*** Data provided Section Begins ***

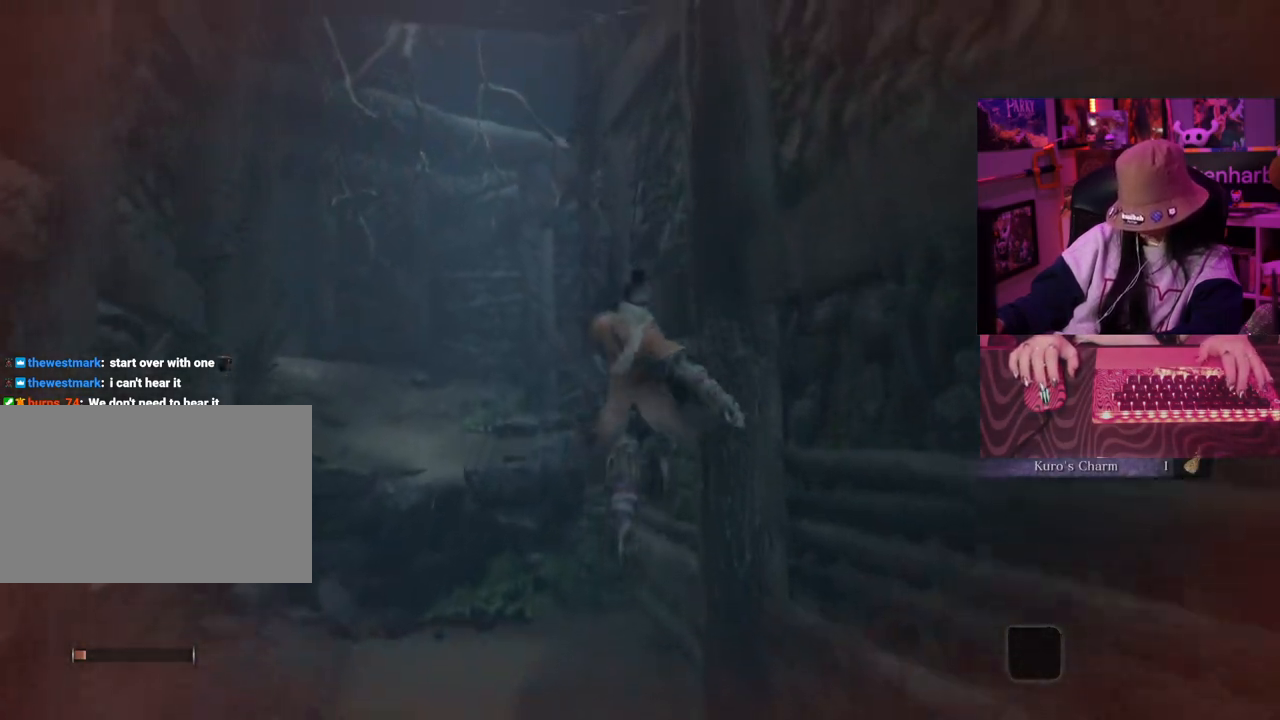
{"keys": ["w"], "events": []}
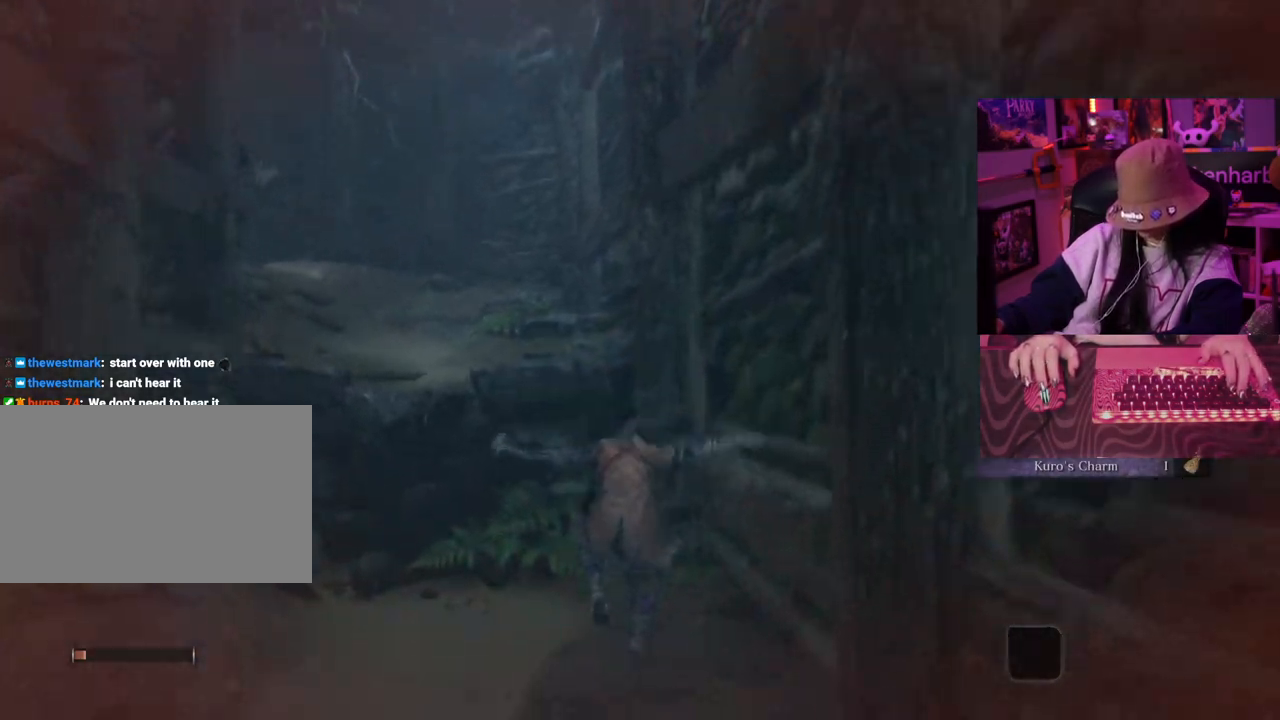
{"keys": ["w"], "events": [[300, "space", "down"], [400, "space", "up"]]}
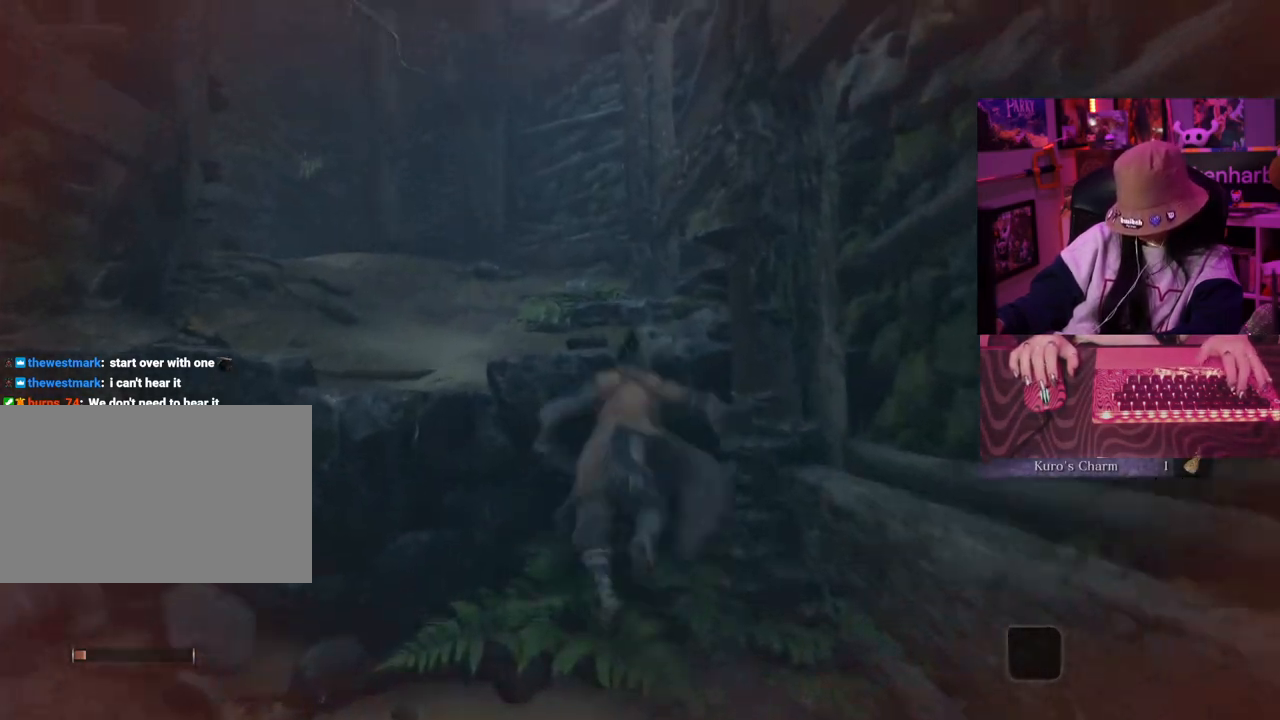
{"keys": ["w"], "events": []}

*** Data provided Section Ends ***

• **Exercise**:
Return all the data exactly, and keep the pictures out.

• **Response to the task**:
{"keys": ["w"], "events": []}
{"keys": ["w"], "events": [[300, "space", "down"], [400, "space", "up"]]}
{"keys": ["w"], "events": []}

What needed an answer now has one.